Your opening words have to reach out and grab the reader fast or you'll lose them for sure. Sometimes a reader will stick with you for pages, maybe even chapters. But you can't count on it.

How do you choose a book in a bookstore? Read the back cover? Maybe scan the cover flap? Flip through the pages, checking the "white" to see if it contains mostly long, narrative writing or fast-paced dialogue? Read the opening paragraph?

Imagine it's the beginning of summer (a bit difficult today since the wind is howling and my upper deck is still iced over even though it’s mid-afternoon). Someone runs into the bookstore to grab a novel to read out on the beach or on a cruise. They hurry down the aisle, scanning book after book, reading the opening pages to see if it sounds interesting.
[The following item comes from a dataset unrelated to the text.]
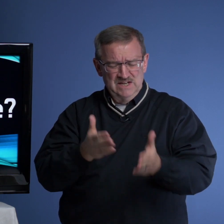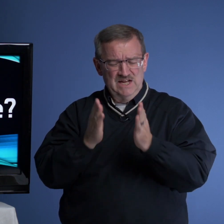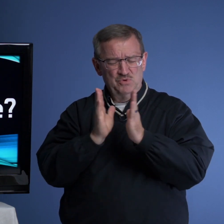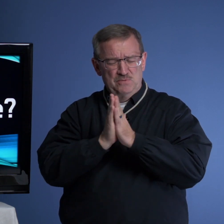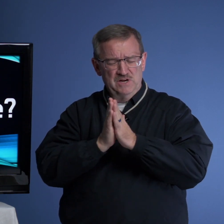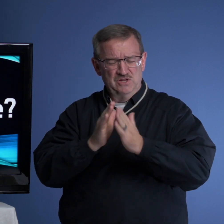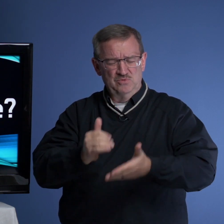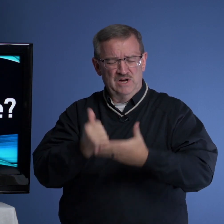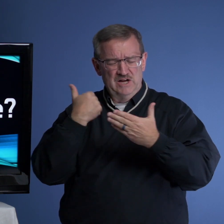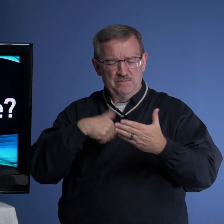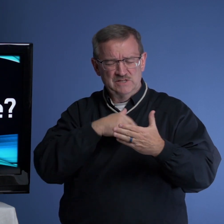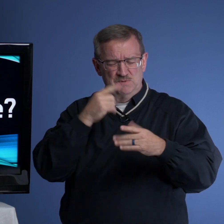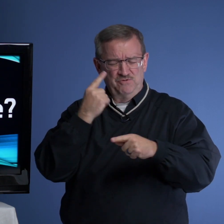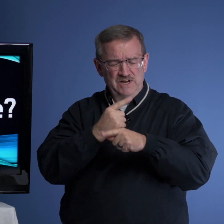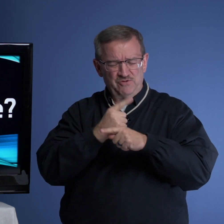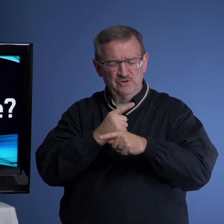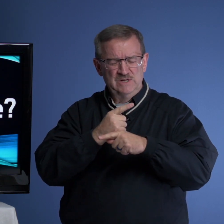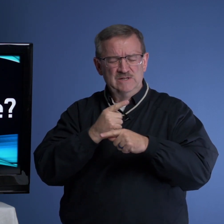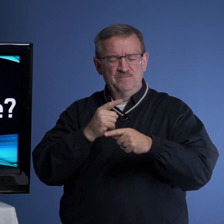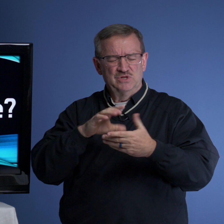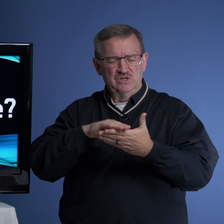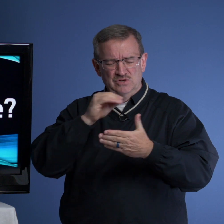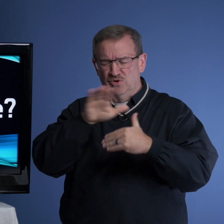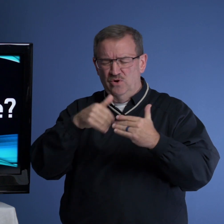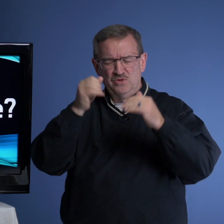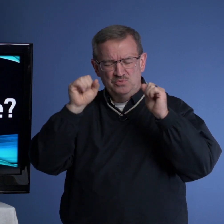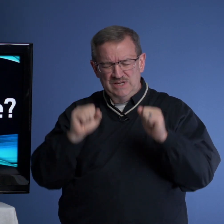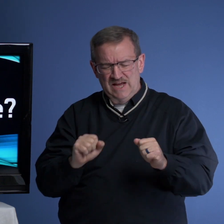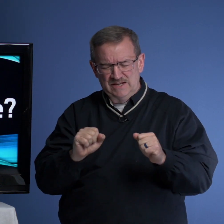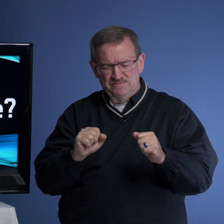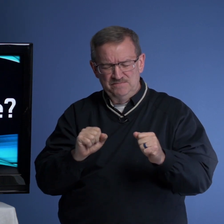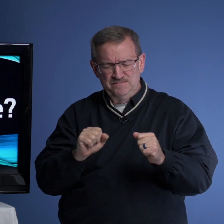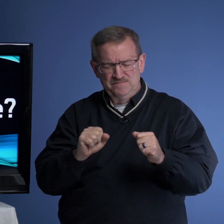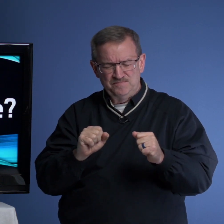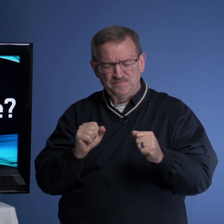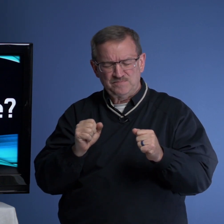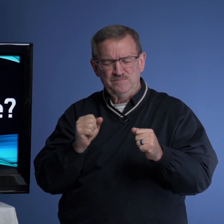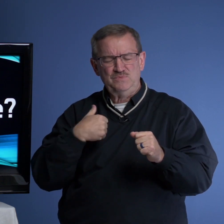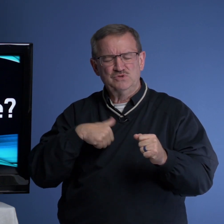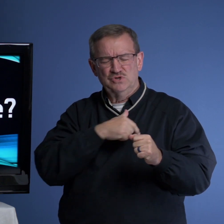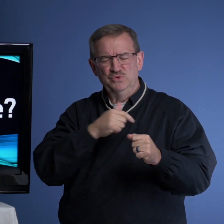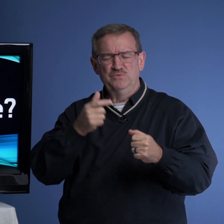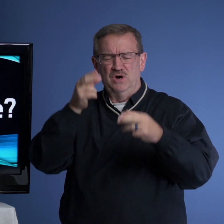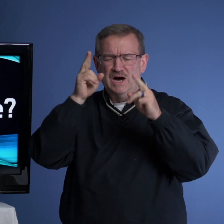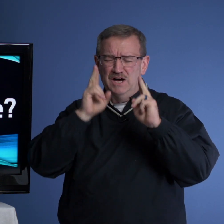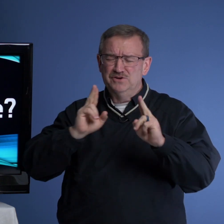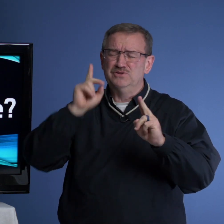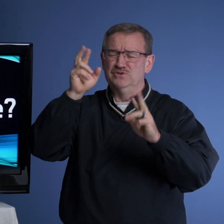And we pray that You will help us be faithful to learn all that we can so we will honor You,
Would your words reach out from the shelves and grab them?

Okay, let's back up a step. An agent (or editor), bone-tired and ready to call it quits after a long, depressing week, picks up a stack of manuscripts to take home for the weekend read. He sticks yours in among the 30 others. Will he open it, read the first page, the second, and not be able to put it down? Or will he read the first page, sigh, and fall asleep?

There are always exceptions, but readers (and agents and editors are readers, too) don't want to read pages or even paragraphs describing the weather or the bell tower (or whatever), or what a character is wearing. If you put that in the opening sentences, it damn-well better be exceptional writing and intricate to the plot. The background story on the protagonist may be necessary to understand his arc, it may be essential to explain his actions, but is it essential to put it upfront? Is it worth losing readers? Could it be sprinkled in later?

Remember to start each scene--and your story as a whole--as close to the end as possible. A lot of times that means cutting the first chapter or maybe a whole chunk of pages. We write the first draft, then go back and realize the novel begins slowly because we've started the story way too early. We've given too much background or delayed the action. That means we haven't given the reader any reason to keep reading.

And we really, really, want them to keep reading.